Despite the title and psychedelic posters, High Fantasy, a new film from South African director Jenna Bass (viewed at TIFF 2017), is not at all about drugs. Shot entirely on an iPhone, and following a script co-written by the four young actors in the film, High Fantasy is a complex, thought-provoking exploration of race, gender, and identity.
The story follows four friends (some more loosely defined as “friends” than others) who go on a camping trip and wake to discover that they’ve switched bodies. Most notably, black rights activist Xoli (Qondiswa James, originally) is trapped in the body of the group’s lone white member, Lexi (Francesca Varrie Michel, originally), and two of the other characters change gender. Cutting between found footage and talking head interviews that occasionally break the fourth wall, the 71-minute film focusses on the tension that builds in the group following the switch, and the questions the characters start asking themselves about who they are and who they want to be.
Refreshingly, this is not a film about walking a mile in someone else’s shoes and suddenly discovering that racism and sexism are real — or about discovering that “everyone has problems” regardless of their race and gender. It’s a film about the much more complicated question of whether it’s possible to have a true friendship with someone when the society you live in makes you unequal.
Lexi at one point weakly explains that Xoli has chosen to “separate politics from friendship” for her — a separation that, we see, completely falls apart once the spectre of colonialism is introduced.

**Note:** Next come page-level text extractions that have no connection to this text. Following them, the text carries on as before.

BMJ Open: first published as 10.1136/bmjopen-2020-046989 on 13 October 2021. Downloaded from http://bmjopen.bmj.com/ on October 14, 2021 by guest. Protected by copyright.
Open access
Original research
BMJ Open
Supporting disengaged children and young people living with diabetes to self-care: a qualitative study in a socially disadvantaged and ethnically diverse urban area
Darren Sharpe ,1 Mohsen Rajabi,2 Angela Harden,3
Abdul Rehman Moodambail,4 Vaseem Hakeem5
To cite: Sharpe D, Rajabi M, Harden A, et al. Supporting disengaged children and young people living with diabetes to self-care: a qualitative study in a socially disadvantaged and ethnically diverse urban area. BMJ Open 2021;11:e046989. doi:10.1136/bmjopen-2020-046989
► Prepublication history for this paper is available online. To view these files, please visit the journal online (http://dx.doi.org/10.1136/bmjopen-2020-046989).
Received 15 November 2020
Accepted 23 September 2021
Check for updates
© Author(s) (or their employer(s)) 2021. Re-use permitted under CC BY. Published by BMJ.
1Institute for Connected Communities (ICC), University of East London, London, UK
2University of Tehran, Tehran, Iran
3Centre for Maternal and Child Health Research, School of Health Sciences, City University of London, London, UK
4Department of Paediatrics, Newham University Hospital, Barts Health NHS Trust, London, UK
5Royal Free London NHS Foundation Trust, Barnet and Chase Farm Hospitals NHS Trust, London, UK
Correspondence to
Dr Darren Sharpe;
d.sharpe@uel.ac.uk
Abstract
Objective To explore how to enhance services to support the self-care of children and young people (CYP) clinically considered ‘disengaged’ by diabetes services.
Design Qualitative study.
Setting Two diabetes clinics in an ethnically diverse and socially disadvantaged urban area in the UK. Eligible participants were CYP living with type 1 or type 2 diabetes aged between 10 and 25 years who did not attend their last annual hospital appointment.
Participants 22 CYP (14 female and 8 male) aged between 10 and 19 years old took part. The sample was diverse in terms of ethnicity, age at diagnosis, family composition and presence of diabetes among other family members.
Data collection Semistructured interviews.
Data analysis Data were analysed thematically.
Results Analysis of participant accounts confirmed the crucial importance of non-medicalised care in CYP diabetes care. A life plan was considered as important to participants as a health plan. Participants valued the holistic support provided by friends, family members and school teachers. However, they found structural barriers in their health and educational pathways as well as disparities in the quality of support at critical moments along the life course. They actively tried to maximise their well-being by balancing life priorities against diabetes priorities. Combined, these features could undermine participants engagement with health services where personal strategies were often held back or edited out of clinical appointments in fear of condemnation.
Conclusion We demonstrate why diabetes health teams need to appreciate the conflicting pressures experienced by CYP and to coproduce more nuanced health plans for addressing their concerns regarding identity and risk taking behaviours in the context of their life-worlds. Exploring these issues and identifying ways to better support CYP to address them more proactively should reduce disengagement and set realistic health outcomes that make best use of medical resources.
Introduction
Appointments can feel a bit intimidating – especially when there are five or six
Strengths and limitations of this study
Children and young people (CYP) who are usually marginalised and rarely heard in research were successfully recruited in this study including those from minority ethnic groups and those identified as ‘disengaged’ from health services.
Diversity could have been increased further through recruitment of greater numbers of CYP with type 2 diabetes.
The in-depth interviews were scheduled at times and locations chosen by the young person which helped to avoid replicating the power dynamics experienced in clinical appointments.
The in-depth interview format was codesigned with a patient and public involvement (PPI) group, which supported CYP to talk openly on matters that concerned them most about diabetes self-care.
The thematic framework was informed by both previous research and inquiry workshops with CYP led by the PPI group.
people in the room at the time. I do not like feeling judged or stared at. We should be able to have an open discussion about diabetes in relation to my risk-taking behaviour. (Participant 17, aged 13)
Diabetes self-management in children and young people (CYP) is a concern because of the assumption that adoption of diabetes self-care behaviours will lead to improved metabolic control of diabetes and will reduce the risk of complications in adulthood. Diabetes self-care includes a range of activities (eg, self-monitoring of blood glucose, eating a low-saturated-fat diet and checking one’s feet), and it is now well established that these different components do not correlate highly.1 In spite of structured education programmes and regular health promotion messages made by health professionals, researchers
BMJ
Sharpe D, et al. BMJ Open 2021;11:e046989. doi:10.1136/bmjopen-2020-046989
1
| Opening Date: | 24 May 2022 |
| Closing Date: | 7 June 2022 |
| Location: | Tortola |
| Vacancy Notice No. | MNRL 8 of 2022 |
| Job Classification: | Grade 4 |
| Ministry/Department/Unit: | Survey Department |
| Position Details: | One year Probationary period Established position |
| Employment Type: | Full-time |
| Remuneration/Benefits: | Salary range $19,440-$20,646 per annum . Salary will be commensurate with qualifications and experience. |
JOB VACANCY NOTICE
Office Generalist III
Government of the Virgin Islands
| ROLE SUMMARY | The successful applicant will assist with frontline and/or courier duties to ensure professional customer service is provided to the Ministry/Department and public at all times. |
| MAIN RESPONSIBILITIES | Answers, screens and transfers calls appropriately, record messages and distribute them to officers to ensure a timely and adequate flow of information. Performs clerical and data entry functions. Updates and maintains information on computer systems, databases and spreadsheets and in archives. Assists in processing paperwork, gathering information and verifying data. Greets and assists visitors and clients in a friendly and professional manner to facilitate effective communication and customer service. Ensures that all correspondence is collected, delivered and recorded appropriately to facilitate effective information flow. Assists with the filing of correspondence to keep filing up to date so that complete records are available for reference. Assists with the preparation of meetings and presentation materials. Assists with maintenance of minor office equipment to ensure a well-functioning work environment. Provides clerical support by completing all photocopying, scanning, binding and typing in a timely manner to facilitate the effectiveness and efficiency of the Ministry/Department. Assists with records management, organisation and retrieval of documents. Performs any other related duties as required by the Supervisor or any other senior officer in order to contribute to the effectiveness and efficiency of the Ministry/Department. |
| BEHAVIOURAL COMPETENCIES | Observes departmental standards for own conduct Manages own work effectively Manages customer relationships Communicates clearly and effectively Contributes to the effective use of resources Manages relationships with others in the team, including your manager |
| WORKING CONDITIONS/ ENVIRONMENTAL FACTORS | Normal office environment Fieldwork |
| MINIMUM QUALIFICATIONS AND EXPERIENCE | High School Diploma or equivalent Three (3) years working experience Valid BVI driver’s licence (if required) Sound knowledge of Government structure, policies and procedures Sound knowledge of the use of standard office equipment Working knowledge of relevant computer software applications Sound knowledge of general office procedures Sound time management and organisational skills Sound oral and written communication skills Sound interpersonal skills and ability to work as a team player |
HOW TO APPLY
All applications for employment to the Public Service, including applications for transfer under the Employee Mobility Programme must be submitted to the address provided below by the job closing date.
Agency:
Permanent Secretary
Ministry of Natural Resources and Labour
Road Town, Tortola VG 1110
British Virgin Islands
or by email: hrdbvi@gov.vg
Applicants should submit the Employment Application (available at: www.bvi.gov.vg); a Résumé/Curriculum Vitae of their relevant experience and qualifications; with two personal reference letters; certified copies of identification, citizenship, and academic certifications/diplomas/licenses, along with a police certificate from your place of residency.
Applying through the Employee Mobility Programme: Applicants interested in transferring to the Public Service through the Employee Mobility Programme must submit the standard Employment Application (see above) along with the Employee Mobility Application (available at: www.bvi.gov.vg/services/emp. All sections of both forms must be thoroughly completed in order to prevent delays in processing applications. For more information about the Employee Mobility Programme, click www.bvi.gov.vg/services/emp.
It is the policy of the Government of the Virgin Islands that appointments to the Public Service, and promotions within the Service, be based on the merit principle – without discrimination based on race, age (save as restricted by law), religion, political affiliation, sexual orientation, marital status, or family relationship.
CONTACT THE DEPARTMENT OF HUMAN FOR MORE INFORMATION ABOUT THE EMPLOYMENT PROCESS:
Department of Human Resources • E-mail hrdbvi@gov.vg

What starts off as flippantly describing the farm they’re set to camp on as “land that Lexi’s family stole” gradually escalates in intensity until, when Lexi goes missing late in the film, Xoli protests against efforts to find her, screaming that she’ll only spend her energy on black lives, and that it disgusts her that the others are so focussed on Lexi while Lexi is self-centered enough to wander away with no explanation. Lexi also makes a surprising statement — in light of the off-camera interviewer pointing out that “Black people aren’t treated very well” in South Africa — that she hates being white and wishes she were black instead.
It’s hard to unpack any of those moments individually, but the strength of the film is that it’s willing to push past the homilies we’ve all been taught about diversity and cooperation and focus on the messy politics and human feelings underneath. As Thami (Nala Khumalo, originally) points out, he used to cry because he believed so much in the Rainbow Nation, but now that he’s an adult, he understands it was a lie.
From a technical perspective, the film’s greatest strength is its economy. It packs a lot into its runtime, never feeling too short or too long, and wisely doesn’t waste any time explaining how or why the body switching happens. After an initial period of shock, and a short visit from a fifth friend that allows for some fish-out-of-body comedy, the characters just roll with it and take an introspective approach to documenting the experience.
The “found footage” style of the film works better at some points than others. It makes sense that the characters would want to document what’s happened, but there are individual scenes that seem like unlikely candidates for film. There’s a funny moment when Thami asks to bring his giant pizza slice air mattress inside the women’s tent, but in order for this scene to exist, we need to believe that one of the women woke up just as he arrived and started filming the whole conversation. Similarly, toward the end of the film, there’s a tense encounter between Xoli, Lexi, and Thami that’s vital to the story but socially inappropriate to film (in fact, the characters question on screen why Xoli is filming it, and the reason isn’t clear).
The last act of the film also involves a type of meta-commentary from the characters that doesn’t quite fit with the rest of the style. At that stage, Xoli becomes angry about the idea that Lexi is the “main character” in their documentary, at one point seeming to break the fourth wall as she says, “I thought I was part of a process, and now, looking back on it, I see that I was one of the supporting characters.”
While it’s interesting to consider what this film would be like if the talking head interviews were all shot out of character, it doesn’t seem that that’s what happened, and it’s understandable if viewers feel confused about what, if anything, is real versus improv.
On the whole, though, High Fantasy presents an absolutely brilliant take on the science fiction body-switching genre, transforming a device that’s usually used for laughs into one that uncovers deeper truths about the complex nature of identity. While it does deliver some of the expected laughs along the way, the earnestness and vulnerability the cast bring to their roles and the understated style of the film make for a surprisingly thoughtful and challenging experience.